Bills target sex offenders, marijuana use, cellphone users
Adults who sexually assault children face the possibility of life in prison without parole for a first offense, and drivers caught using hand-held cellphones would face new penalties, under a wide range of bills approved by lawmakers Thursday.
In addition, penalties for marijuana use would be reduced. Each of these and dozens of other bills passed in the Senate and Assembly must pass the other house and win the governor’s support before they can become law.
The bid to increase penalties for sex offenders grew out of the February rape and murder of a San Diego-area teenager by a man who was paroled after serving five years in prison for molesting a 13-year girl. After his arrest on suspicion of killing 17-year-old Chelsea King, John Albert Gardner III led police to the remains of a second victim, 14-year-old Amber Dubois, who had vanished in February 2009.
Although Gardner wore a GPS tracking device as a condition of his parole, state corrections officials failed to notice multiple violations that would have allowed them to take him off the street, according to a report released Wednesday by California’s Office of the Inspector General.

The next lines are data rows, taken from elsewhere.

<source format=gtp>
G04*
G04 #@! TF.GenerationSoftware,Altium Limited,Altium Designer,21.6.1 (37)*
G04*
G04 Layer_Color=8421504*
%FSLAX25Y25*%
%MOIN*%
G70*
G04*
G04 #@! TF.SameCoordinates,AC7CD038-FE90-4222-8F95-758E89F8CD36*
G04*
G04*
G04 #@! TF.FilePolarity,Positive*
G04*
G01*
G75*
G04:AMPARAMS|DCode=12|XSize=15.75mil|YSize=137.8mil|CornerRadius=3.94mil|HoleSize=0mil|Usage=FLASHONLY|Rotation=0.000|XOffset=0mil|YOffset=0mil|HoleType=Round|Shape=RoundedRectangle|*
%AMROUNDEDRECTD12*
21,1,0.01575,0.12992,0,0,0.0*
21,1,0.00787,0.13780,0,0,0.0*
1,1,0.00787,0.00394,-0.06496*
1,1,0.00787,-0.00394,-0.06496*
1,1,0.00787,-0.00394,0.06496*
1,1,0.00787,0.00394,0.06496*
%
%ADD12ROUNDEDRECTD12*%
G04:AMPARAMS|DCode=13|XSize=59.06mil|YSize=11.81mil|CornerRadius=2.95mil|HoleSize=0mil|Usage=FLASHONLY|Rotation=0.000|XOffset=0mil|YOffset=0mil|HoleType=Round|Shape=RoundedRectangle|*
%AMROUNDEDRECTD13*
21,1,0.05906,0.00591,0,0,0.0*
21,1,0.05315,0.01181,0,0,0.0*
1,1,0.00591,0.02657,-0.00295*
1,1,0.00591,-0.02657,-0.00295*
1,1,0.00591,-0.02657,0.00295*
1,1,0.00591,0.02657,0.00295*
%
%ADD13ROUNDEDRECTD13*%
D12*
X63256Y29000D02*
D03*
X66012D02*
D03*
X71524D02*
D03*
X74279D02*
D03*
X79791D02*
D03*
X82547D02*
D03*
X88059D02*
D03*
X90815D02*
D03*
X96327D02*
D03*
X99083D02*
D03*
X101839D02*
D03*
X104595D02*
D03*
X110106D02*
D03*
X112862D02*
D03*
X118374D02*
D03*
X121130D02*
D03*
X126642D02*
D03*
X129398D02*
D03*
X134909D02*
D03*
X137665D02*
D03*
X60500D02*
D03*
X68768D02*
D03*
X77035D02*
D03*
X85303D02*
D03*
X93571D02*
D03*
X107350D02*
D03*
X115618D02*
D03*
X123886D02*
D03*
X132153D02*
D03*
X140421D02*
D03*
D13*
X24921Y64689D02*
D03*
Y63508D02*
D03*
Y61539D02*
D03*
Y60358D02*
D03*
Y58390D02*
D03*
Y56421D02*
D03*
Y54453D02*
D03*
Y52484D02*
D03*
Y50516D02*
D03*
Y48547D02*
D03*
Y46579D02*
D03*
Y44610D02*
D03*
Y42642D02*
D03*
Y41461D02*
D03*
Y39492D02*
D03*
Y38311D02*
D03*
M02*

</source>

The bill, AB 1844 by Nathan Fletcher (R-San Diego), would allow judges to sentence adults who rape children younger than 14 to life in prison without the possibility of parole if aggravating factors such as kidnapping or torture are associated with the attack. It would also become a crime for paroled sex offenders to visit so-called safe zones, such as schools and public parks.

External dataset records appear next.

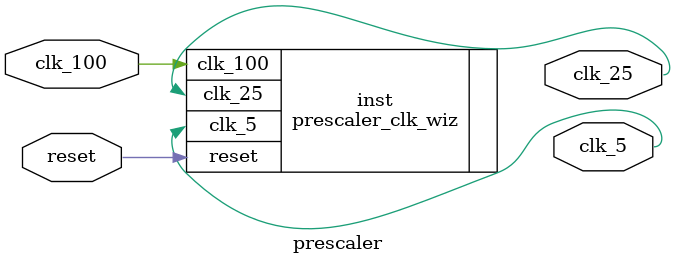
<source format=v>


`timescale 1ps/1ps

(* CORE_GENERATION_INFO = "prescaler,clk_wiz_v6_0_13_0_0,{component_name=prescaler,use_phase_alignment=true,use_min_o_jitter=false,use_max_i_jitter=false,use_dyn_phase_shift=false,use_inclk_switchover=false,use_dyn_reconfig=false,enable_axi=0,feedback_source=FDBK_AUTO,PRIMITIVE=MMCM,num_out_clk=2,clkin1_period=10.000,clkin2_period=10.000,use_power_down=false,use_reset=true,use_locked=false,use_inclk_stopped=false,feedback_type=SINGLE,CLOCK_MGR_TYPE=NA,manual_override=false}" *)

module prescaler 
 (
  // Clock out ports
  output        clk_25,
  output        clk_5,
  // Status and control signals
  input         reset,
 // Clock in ports
  input         clk_100
 );

  prescaler_clk_wiz inst
  (
  // Clock out ports  
  .clk_25(clk_25),
  .clk_5(clk_5),
  // Status and control signals               
  .reset(reset), 
 // Clock in ports
  .clk_100(clk_100)
  );

endmodule

</source>
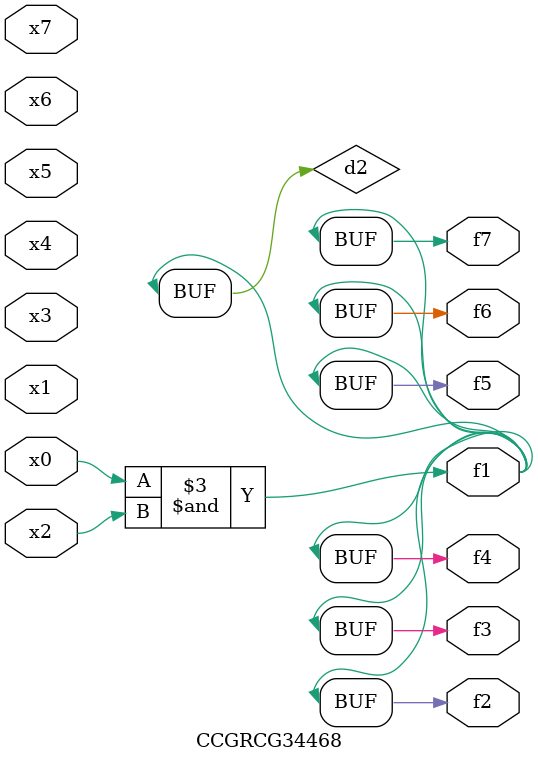
<source format=v>
module CCGRCG34468(
	input x0, x1, x2, x3, x4, x5, x6, x7,
	output f1, f2, f3, f4, f5, f6, f7
);

	wire d1, d2;

	nor (d1, x3, x6);
	and (d2, x0, x2);
	assign f1 = d2;
	assign f2 = d2;
	assign f3 = d2;
	assign f4 = d2;
	assign f5 = d2;
	assign f6 = d2;
	assign f7 = d2;
endmodule

</source>
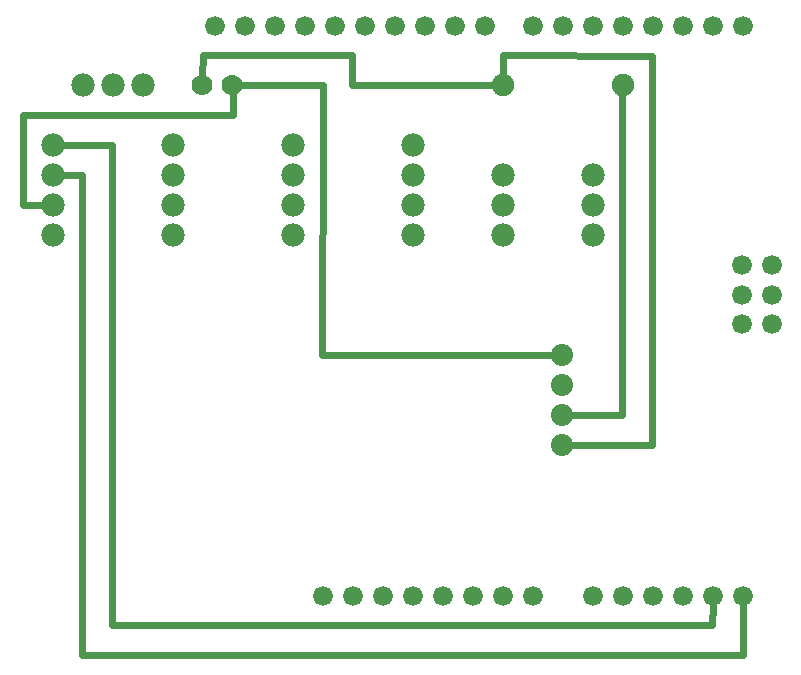
<source format=gbl>
G04 MADE WITH FRITZING*
G04 WWW.FRITZING.ORG*
G04 DOUBLE SIDED*
G04 HOLES PLATED*
G04 CONTOUR ON CENTER OF CONTOUR VECTOR*
%ASAXBY*%
%FSLAX23Y23*%
%MOIN*%
%OFA0B0*%
%SFA1.0B1.0*%
%ADD10C,0.066111*%
%ADD11C,0.066139*%
%ADD12C,0.066083*%
%ADD13C,0.073889*%
%ADD14C,0.075000*%
%ADD15C,0.070000*%
%ADD16C,0.078000*%
%ADD17C,0.024000*%
%LNCOPPER0*%
G90*
G70*
G54D10*
X2191Y331D03*
X2291Y331D03*
X2391Y331D03*
X2491Y331D03*
X2591Y331D03*
X1731Y2231D03*
X1631Y2231D03*
X1531Y2231D03*
X1431Y2231D03*
X1331Y2231D03*
X1231Y2231D03*
X1131Y2231D03*
X1031Y2231D03*
X931Y2231D03*
X831Y2231D03*
X2591Y2231D03*
X2491Y2231D03*
X2391Y2231D03*
G54D11*
X2291Y2231D03*
G54D10*
X2191Y2231D03*
X2091Y2231D03*
X1991Y2231D03*
X1891Y2231D03*
X1291Y331D03*
G54D12*
X1191Y331D03*
X1391Y331D03*
G54D10*
X1491Y331D03*
X1591Y331D03*
X1691Y331D03*
X1791Y331D03*
X1891Y331D03*
X2091Y331D03*
X2690Y1434D03*
G54D11*
X2590Y1434D03*
G54D10*
X2690Y1335D03*
G54D11*
X2590Y1335D03*
X2690Y1236D03*
X2590Y1236D03*
G54D13*
X1990Y1133D03*
X1990Y1033D03*
X1990Y933D03*
X1990Y833D03*
G54D14*
X1791Y2034D03*
X2191Y2034D03*
G54D15*
X790Y2034D03*
X890Y2034D03*
G54D16*
X2091Y1534D03*
X2091Y1634D03*
X2091Y1734D03*
X1791Y1534D03*
X1791Y1634D03*
X1791Y1734D03*
X1091Y1534D03*
X1091Y1634D03*
X1091Y1734D03*
X1091Y1834D03*
X691Y1534D03*
X691Y1634D03*
X691Y1734D03*
X691Y1834D03*
X291Y1534D03*
X291Y1634D03*
X291Y1734D03*
X291Y1834D03*
X1491Y1534D03*
X1491Y1634D03*
X1491Y1734D03*
X1491Y1834D03*
X391Y2034D03*
X491Y2034D03*
X591Y2034D03*
G54D17*
X791Y2133D02*
X790Y2060D01*
D02*
X1290Y2034D02*
X1290Y2135D01*
D02*
X1690Y2034D02*
X1290Y2034D01*
D02*
X1290Y2135D02*
X791Y2133D01*
D02*
X1762Y2034D02*
X1690Y2034D01*
D02*
X261Y1634D02*
X191Y1634D01*
D02*
X891Y1935D02*
X891Y2008D01*
D02*
X791Y1935D02*
X891Y1935D01*
D02*
X191Y1935D02*
X791Y1935D01*
D02*
X191Y1634D02*
X191Y1935D01*
D02*
X390Y133D02*
X389Y1734D01*
D02*
X2591Y133D02*
X390Y133D01*
D02*
X389Y1734D02*
X321Y1734D01*
D02*
X2591Y301D02*
X2591Y133D01*
D02*
X2490Y235D02*
X489Y235D01*
D02*
X489Y235D02*
X489Y1835D01*
D02*
X489Y1835D02*
X321Y1834D01*
D02*
X2491Y301D02*
X2490Y235D01*
D02*
X2190Y933D02*
X2190Y2032D01*
D02*
X2190Y2032D02*
X2181Y2007D01*
D02*
X2024Y933D02*
X2190Y933D01*
D02*
X2290Y2132D02*
X1791Y2135D01*
D02*
X2290Y1432D02*
X2290Y2132D01*
D02*
X1791Y2135D02*
X1791Y2063D01*
D02*
X2290Y833D02*
X2290Y1432D01*
D02*
X2024Y833D02*
X2290Y833D01*
D02*
X1189Y1134D02*
X1956Y1133D01*
D02*
X1191Y1935D02*
X1189Y1134D01*
D02*
X1191Y2034D02*
X1191Y1935D01*
D02*
X916Y2034D02*
X1191Y2034D01*
G04 End of Copper0*
M02*
</source>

Under existing law, sex offenders can’t live within 2,000 feet of schools or parks, “but you could sit there 24 hours a day,” Fletcher said
Gov. Arnold Schwarzenegger has promised to sign the bill, known as “Chelsea’s Law,” if it passes the Senate as expected.
Another measure passed Thursday would increase fines for drivers caught using a hand-held cellphone or texting device. Proponents cited concern that many motorists are ignoring the current law against such activity because the fine is only $20.
Fines for the first offense would climb to $50 under SB 1475 by Sen. Joe Simitian (D-Palo Alto) and $100 for subsequent offenses. Violators would also get a point added to their driving record, which could raise their insurance costs. In addition, the ban would be extended to bicyclists.
“The idea is we could save more lives and avoid more accidents if people took the law more seriously,” Simitian said.
A survey by the AAA estimated that about 60% of drivers are complying with the existing law.
Police officers would be exempt from the ban. That prompted Sen. Bob Huff (R-Diamond Bar), who opposes it, to argue that some people can safely talk on a cellphone and text while driving. And Sen. Gloria Romero (D- Los Angeles), who also opposes the measure, admitted to colleagues that she has picked up her cellphone to talk while driving, just as the governor’s wife has been spotted doing.
“The first lady is not alone,” Romero quipped.
Possessing an ounce or less of marijuana would go from being a misdemeanor to a simple infraction, eliminating the possibility that such minor cases could end up in court-clogging jury trials, according to Sen. Mark Leno (D- San Francisco), author of SB1449. The penalty would remain the same: a fine of up to $100 but no jail time.
“This is a waste of time and money at a time when we can’t afford any more waste, fraud and abuse,” Leno said.
Other bills advanced Thursday would:
•Allow illegal immigrants to receive state-administered financial aid to attend state universities. Sen. Gil Cedillo (D-Los Angeles) said his so-called California Dream Act, SB 1460, would help young people who in many cases were brought to this country by undocumented parents. Sen. Bob Dutton (R-Rancho Cucamonga) voted against the bill, saying, “We don’t even have enough money to provide financial aid for students that are here legally, let alone ones that are here illegally.”
•Lift a 69-year-old exemption in state law that precludes paying overtime wages to agricultural workers after eight hours in a day. Current law allows extra pay only after a farmworker toils for more than 10 hours. SB 1121 is by Sen. Dean Florez (D-Shafter).
•Allow Los Angeles International Airport to use an existing fee on car rentals to help pay for a $700-million centralized rental terminal at the airport. The measure is SB 1192 by Sen. Jenny Oropeza (D- Long Beach).